本バージョンから、新たに「FAST Kit」と名付けられたアルゴリズム高速化サービスが追加された。これは、高性能なアルゴリズムやデータ構造を提供することで、開発者のコーディング作業を支援し、アプリケーションのパフォーマンス向上に貢献する。

ファーウェイは、独自OSであるHarmonyOSのエコシステム拡大を急いでおり、こうした開発環境の継続的な改善を通じて、開発者の参加を促す狙いだ。一連の発表は、ファーウェイが開発者向け公式サイトで明らかにした。

日本への影響

ファーウェイHarmonyOS 6.0.2ベータ版公開は、日本企業にとって二つの具体的な影響をもたらす。第一に、UI開発ツール「ArkUI」の強化や新機能「FAST Kit」の追加は、中国市場におけるアプリケーション開発の効率性を一層高める。これは、日本企業が中国市場向けにアプリを開発する際、HarmonyOSへの対応が不可避となる可能性を示唆する。特に、高性能なアルゴリズムやデータ構造を提供するFAST Kitは、ゲームやAI関連アプリにおいて開発期間の短縮とパフォーマンス向上に直結するため、日本のソフトウェア開発企業は、HarmonyOS向け開発ノウハウの習得を急ぐ必要がある。

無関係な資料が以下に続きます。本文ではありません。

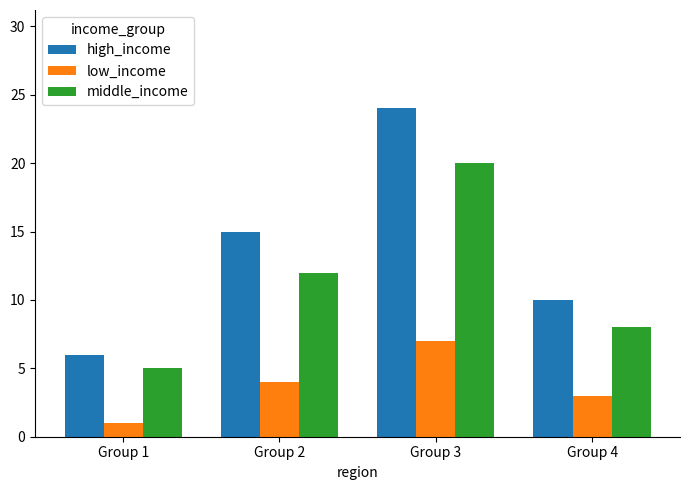

Which category has the highest value in the middle_income series?

Group 3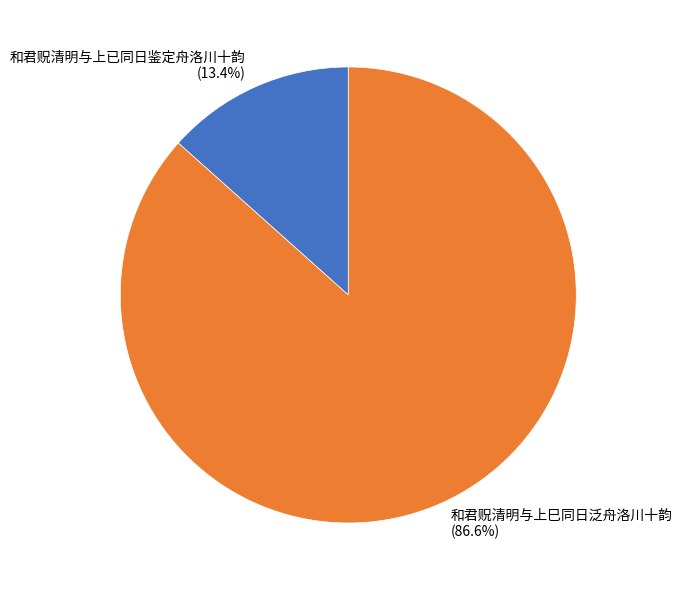

To the nearest percent, what portion does 和君贶清明与上巳同日泛舟洛川十韵 represent?

87%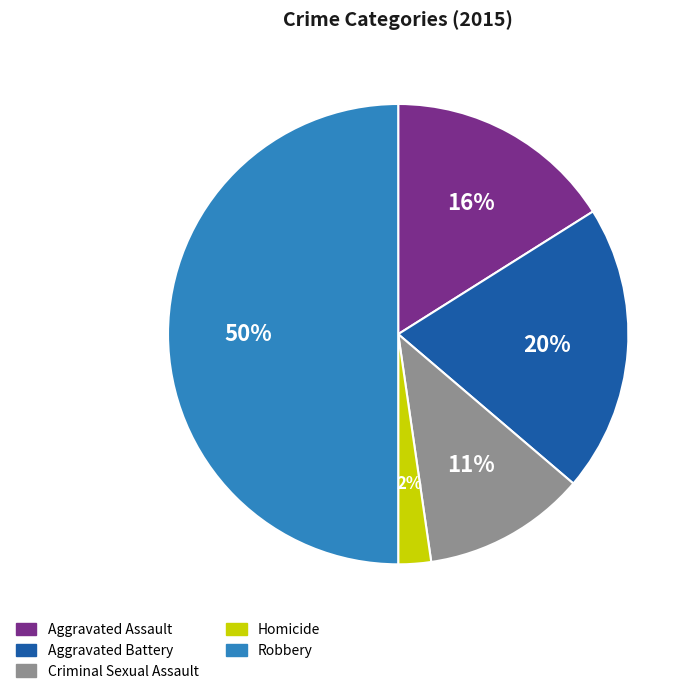

What is the ratio of the value at Aggravated Battery to the value at Robbery?

0.4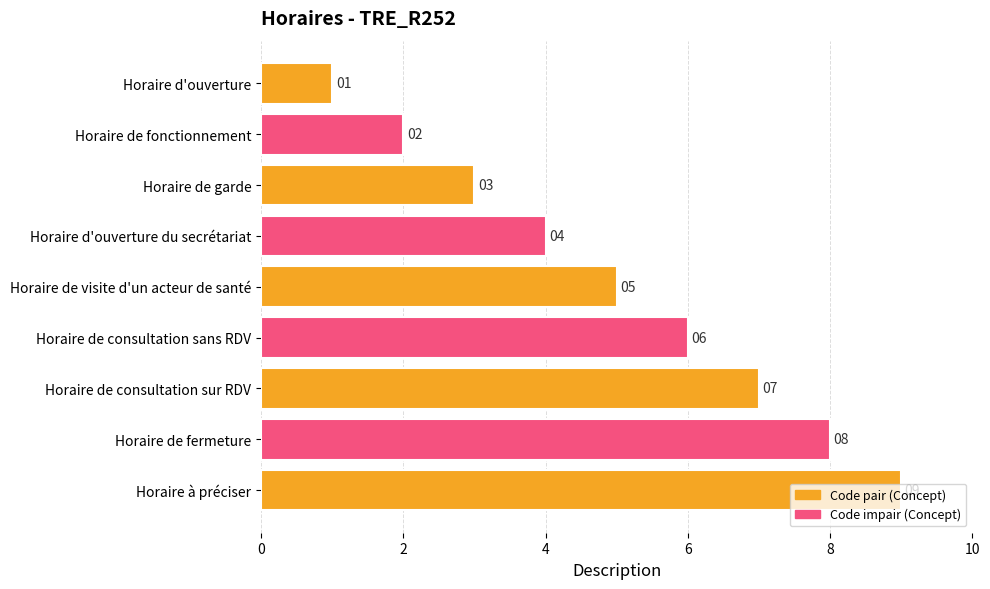

Between Horaire de garde and Horaire de fermeture, which is larger?

Horaire de fermeture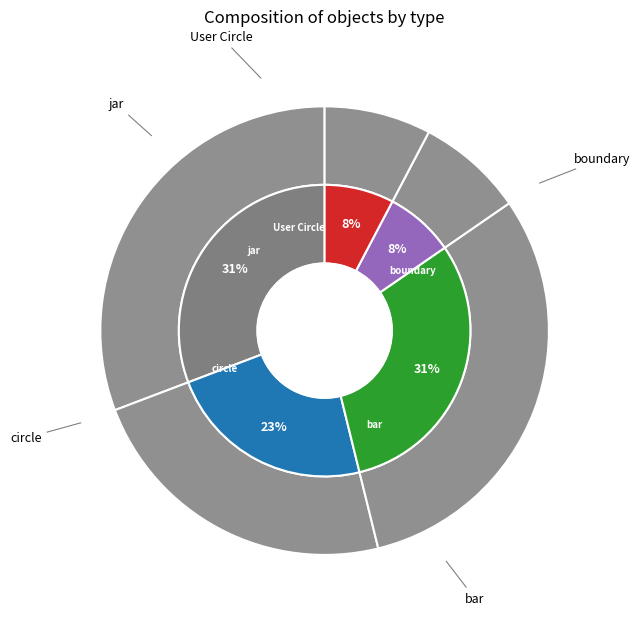

Is User Circle the majority of the pie?

No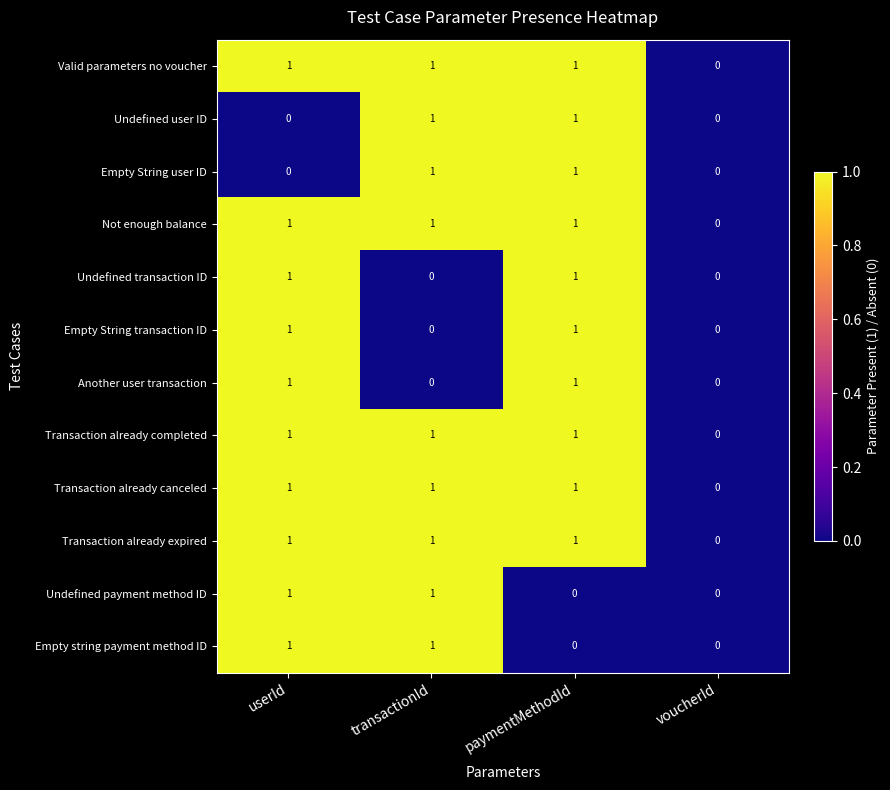

How many distinct data groups are displayed?

12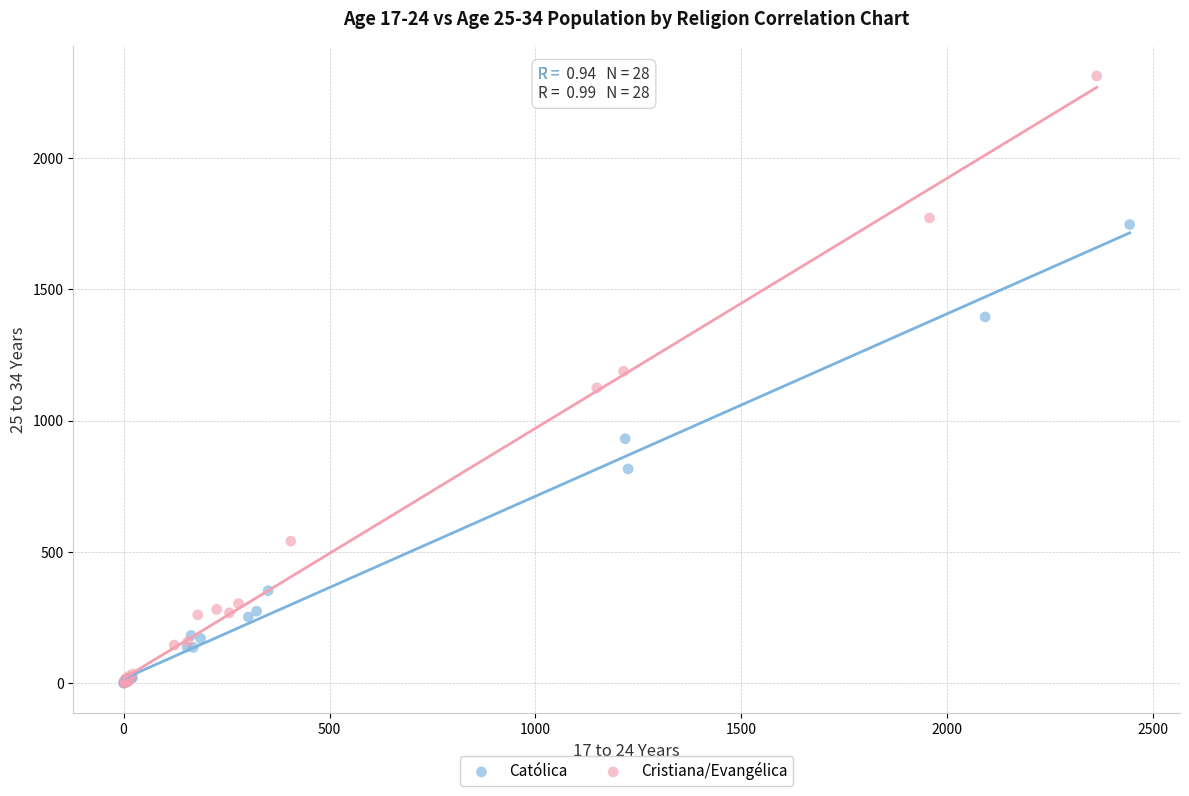

Which series has the widest spread of Y values?

Cristiana/Evangélica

第二に、ファーウェイが開発環境の継続的な改善を通じてエコシステム拡大を加速している点は、日本の部品メーカーや半導体企業にとって新たな商機となる。HarmonyOS搭載デバイスの普及が進めば、それらに組み込まれるセンサー、ディスプレイ、メモリなどの需要が増加する。例えば、ソニーやキオクシアといった企業は、ファーウェイのエコシステム拡大を、自社製品の新たな供給先として捉え、HarmonyOSデバイスの特性に合わせた製品開発や供給体制の構築を検討すべきである。ただし、米中間の技術摩擦が続く中、サプライチェーンにおける地政学リスクを考慮した上で、慎重な事業戦略が求められる。